In many ways, this is an unusual recording. To begin with, this album is totally dedicated to Özgen's kemenche playing though Mercan Dede plays percussion on a few tracks to provide a base for Özgen's playing. This album was recorded without any preparations - we simply and spontaneously recorded Özgen in studio, aiming to capture the essence of the kemenche. None of the pieces were rehearsed, all are first takes. There was no list of pieces to play, Özgen simply played what came to mind. The pieces were spontaneously selected, instantaneously remembered, by Özgen. He played these pieces by Ottoman composers as if he was trying to recall how they were composed. This characteristic of the recordings led to the title of the album, "Remembrances of Ottoman Composers". At that moment, all I wanted was to collect and capture Íhsan Özgen's kemenche playing. The idea of turning this into a finished recording only arose towards the end of the sessions. Now, we have an album where a person interested in kemenche can hear the best practitioner of it alive today.

Another unique aspect of this recording is that when Özgen plays compositions, he does not play them in full. Instead he ties them in with his improvisations and adds to these compositions from his own. Íhsan Özgen has been playing traditional music for several decades. Over the years, he played this music in its traditional format as complete full length compositions with taksims in-between which are based on the specific makams of the pieces involved. As an artist who is constantly searching and experimenting, his performances have become freer in their nature. He takes a piece where ever his emotions lead him, taking risks to add to the music and to bring in fresh concepts and new ways of playing. His is a search to find a musical language to make us feel, to enjoy, and to better understand this music.

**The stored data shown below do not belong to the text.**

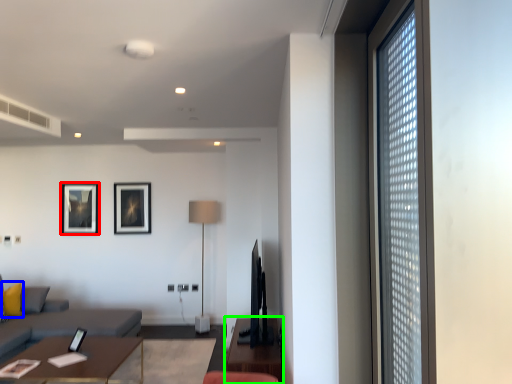
Question: Based on their relative distances, which object is farther from picture frame (highlighted by a red box)? Choose from pillow (highlighted by a blue box) and table (highlighted by a green box).

Choices:
 (A) pillow
 (B) table

Answer: (B)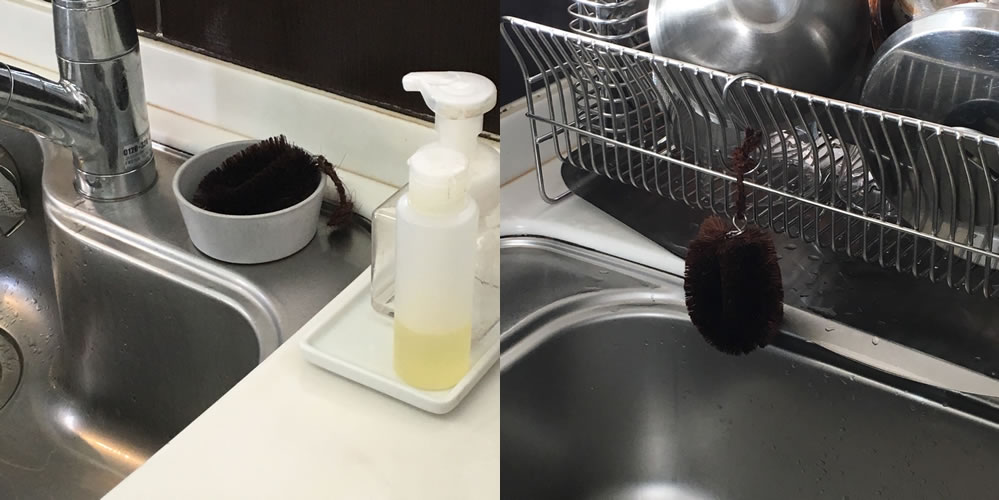
Where is `wall behind counter`? This screenshot has width=999, height=500. wall behind counter is located at coordinates (357, 134), (508, 164).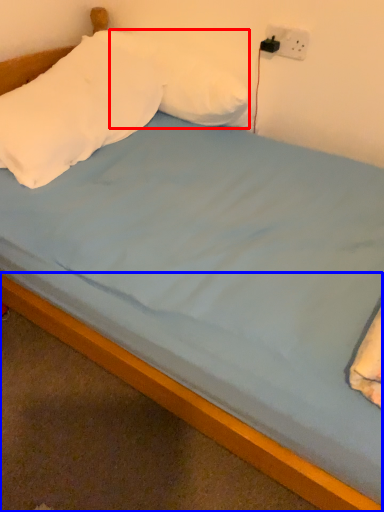
Question: Which object is further to the camera taking this photo, pillow (highlighted by a red box) or bed frame (highlighted by a blue box)?

Choices:
 (A) pillow
 (B) bed frame

Answer: (A)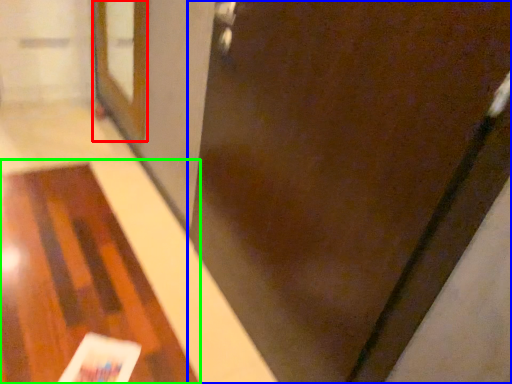
Question: Which object is positioned farthest from screen door (highlighted by a red box)? Select from door (highlighted by a blue box) and table (highlighted by a green box).

Choices:
 (A) door
 (B) table

Answer: (A)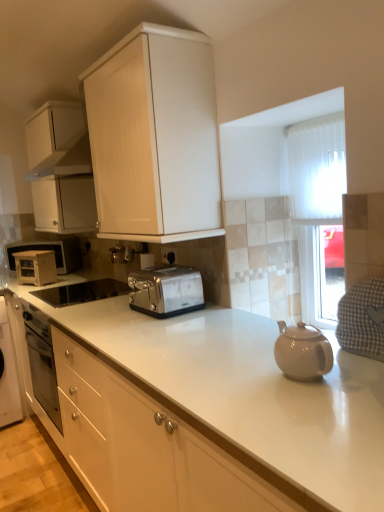
I want to click on free point above satin silver toaster at left, which ranks as the second appliance in back-to-front order (from a real-world perspective), so click(33, 253).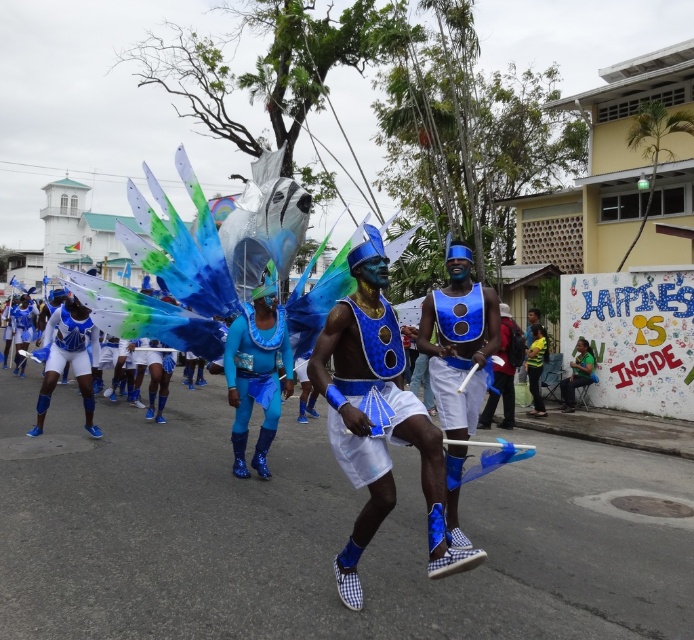
You are a photographer trying to capture the vibrant street parade. You notice two points marked in the image. The first point is at coordinates point (366, 417) and the second is at point (448, 545). Which point should you focus on to ensure the subject is closer to the camera?

Point (366, 417) is in front of point (448, 545), so focusing on point (366, 417) will ensure the subject is closer to the camera.

From the picture: You are a photographer at the parade and want to capture both the matte blue costume at center and the matte blue fabric at center in a single shot. Since you want the costume to stand out, which object should you position closer to the camera to emphasize its height?

The matte blue costume at center is taller than the matte blue fabric at center. To make the costume stand out due to its height, position the matte blue costume at center closer to the camera.

You are a photographer at the parade and want to capture a closeup shot of the matte blue costume at center and the matte blue fabric at center without any blur. The camera can focus on objects within a 30 inch range. Can you fit both in the focus range?

The matte blue costume at center and the matte blue fabric at center are 35.51 inches apart from each other. Since the camera can only focus on objects within a 30 inch range, the distance between them exceeds the focus range, so you cannot capture both in focus without adjusting your position or equipment.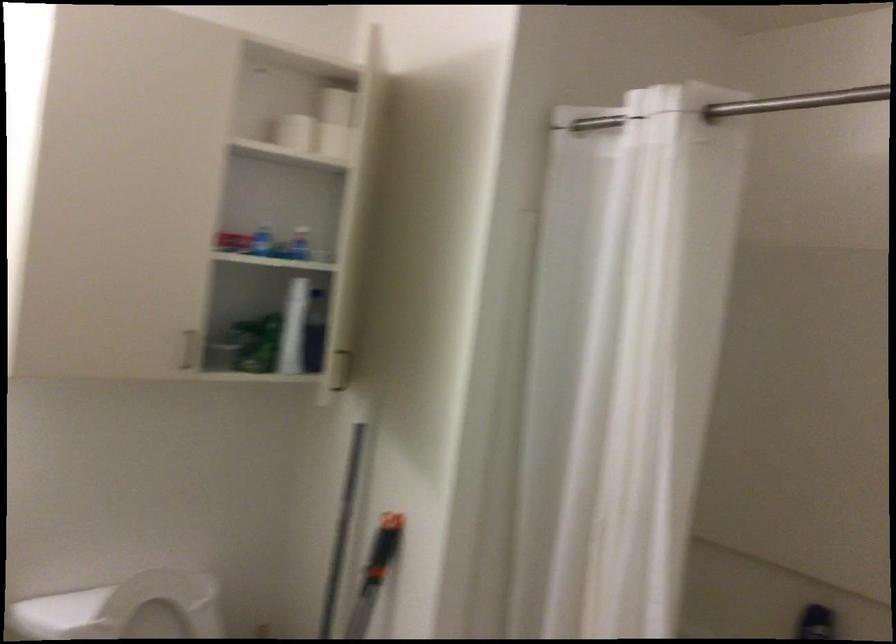
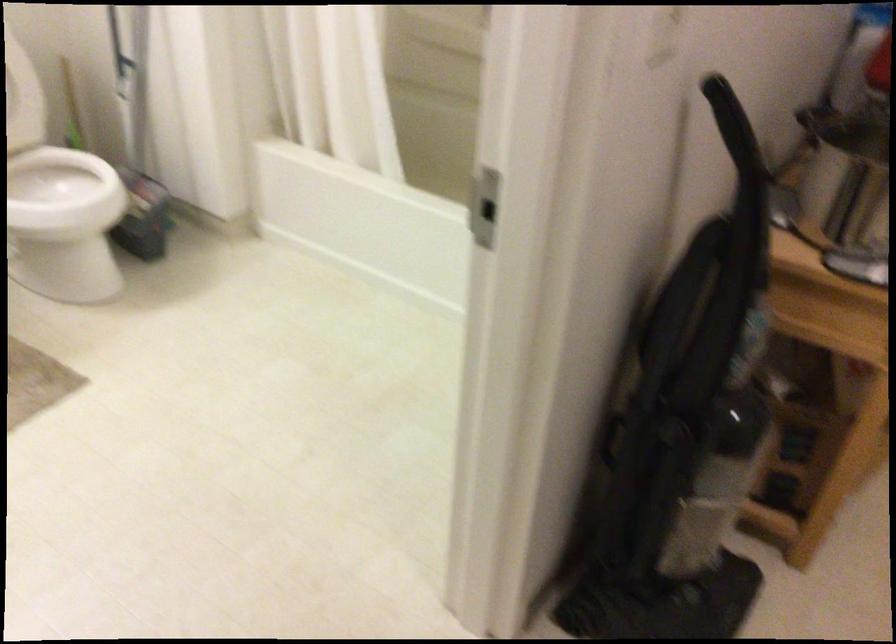
Question: The images are taken continuously from a first-person perspective. In which direction is your viewpoint rotating?

Choices:
 (A) Left
 (B) Right
 (C) Up
 (D) Down

Answer: (D)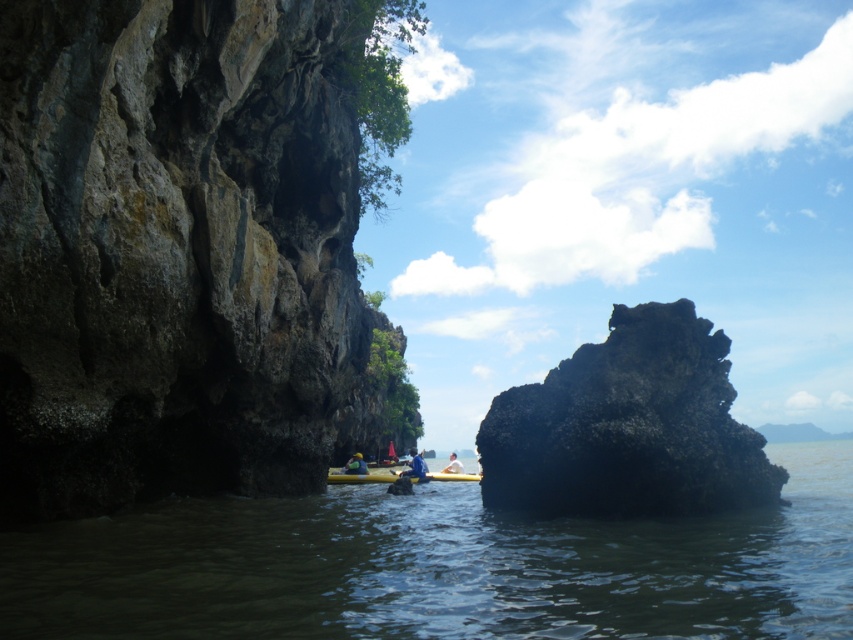
Question: Estimate the real-world distances between objects in this image. Which object is farther from the black rough rock at center?

Choices:
 (A) matte yellow kayak at center
 (B) rough stone cliff at left
 (C) yellow plastic kayak at center
 (D) blue rubber boat at center

Answer: (C)

Question: Does blue rubber boat at center have a lesser width compared to blue fabric person at center?

Choices:
 (A) no
 (B) yes

Answer: (A)

Question: Is blue fabric person at center bigger than matte yellow kayak at center?

Choices:
 (A) no
 (B) yes

Answer: (B)

Question: Which object is positioned closest to the black rough rock at center?

Choices:
 (A) matte yellow kayak at center
 (B) rough stone cliff at left
 (C) blue rubber boat at center
 (D) yellow plastic kayak at center

Answer: (B)

Question: In this image, where is black rough rock at center located relative to blue fabric person at center?

Choices:
 (A) right
 (B) left

Answer: (A)

Question: Which object is positioned farthest from the black rough rock at center?

Choices:
 (A) rough stone cliff at left
 (B) blue rubber boat at center
 (C) blue fabric person at center

Answer: (C)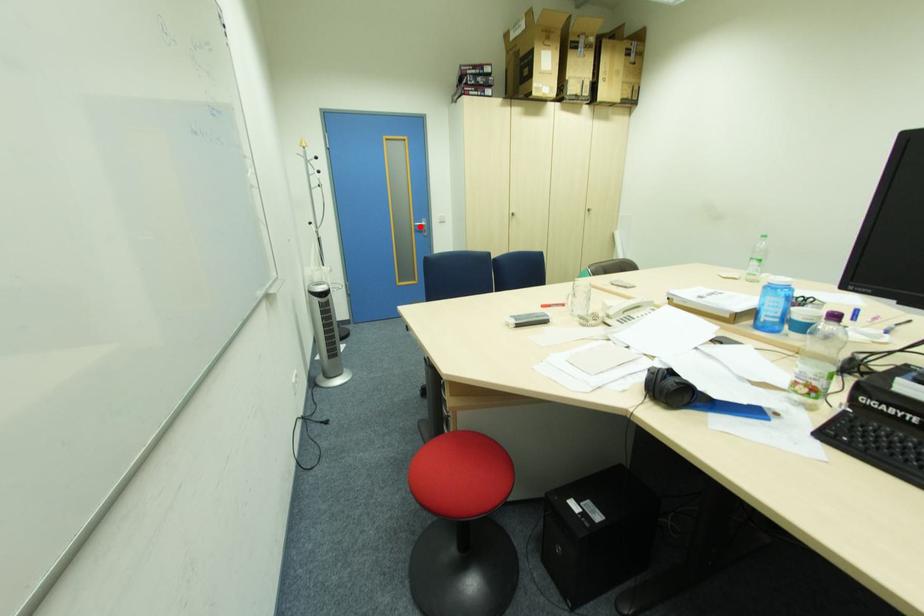
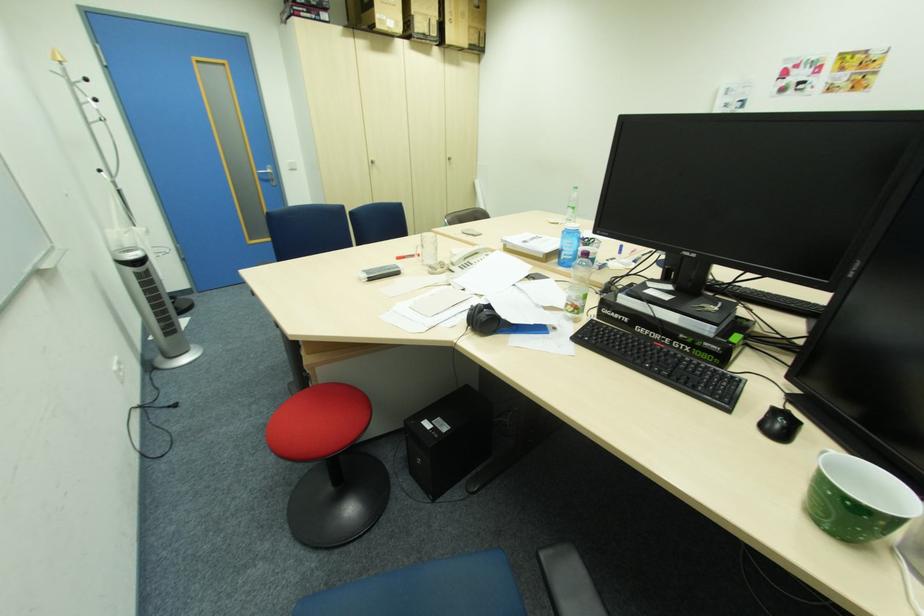
Locate, in the second image, the point that corresponds to the highlighted location in the first image.

(264, 174)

He reaches out to us, and as a listener we have to become actively involved in the music to truly appreciate it. Without this, one is missing music's very essence. "Remembrances of Ottoman Composers" features Mercan Dede playing percussion on several tracks. Bendir is no stranger to traditional music, however I know of no other recording where an udu drum has been used in such a context. Íhsan Özgen first saw this instrument in the studio in Montreal. When Mercan Dede picked it up and played it for a few minutes, it was clear that Özgen was intrigued and he asked Mercan Dede to play on some of the pieces. This album also includes the bash taksim (opening improvisation) from a concert in Boston on November 21st, 1998. I recall listening to the recording for the first time in the car on a road between Toronto and Ottawa with Íhsan Özgen, Fred Stubbs and Mercan Dede. After listening to the bash taksim intently and quietly, Özgen simply said, "this is a very good taksim". And so, we have included this beautiful taksim as part of this collection of studio recordings.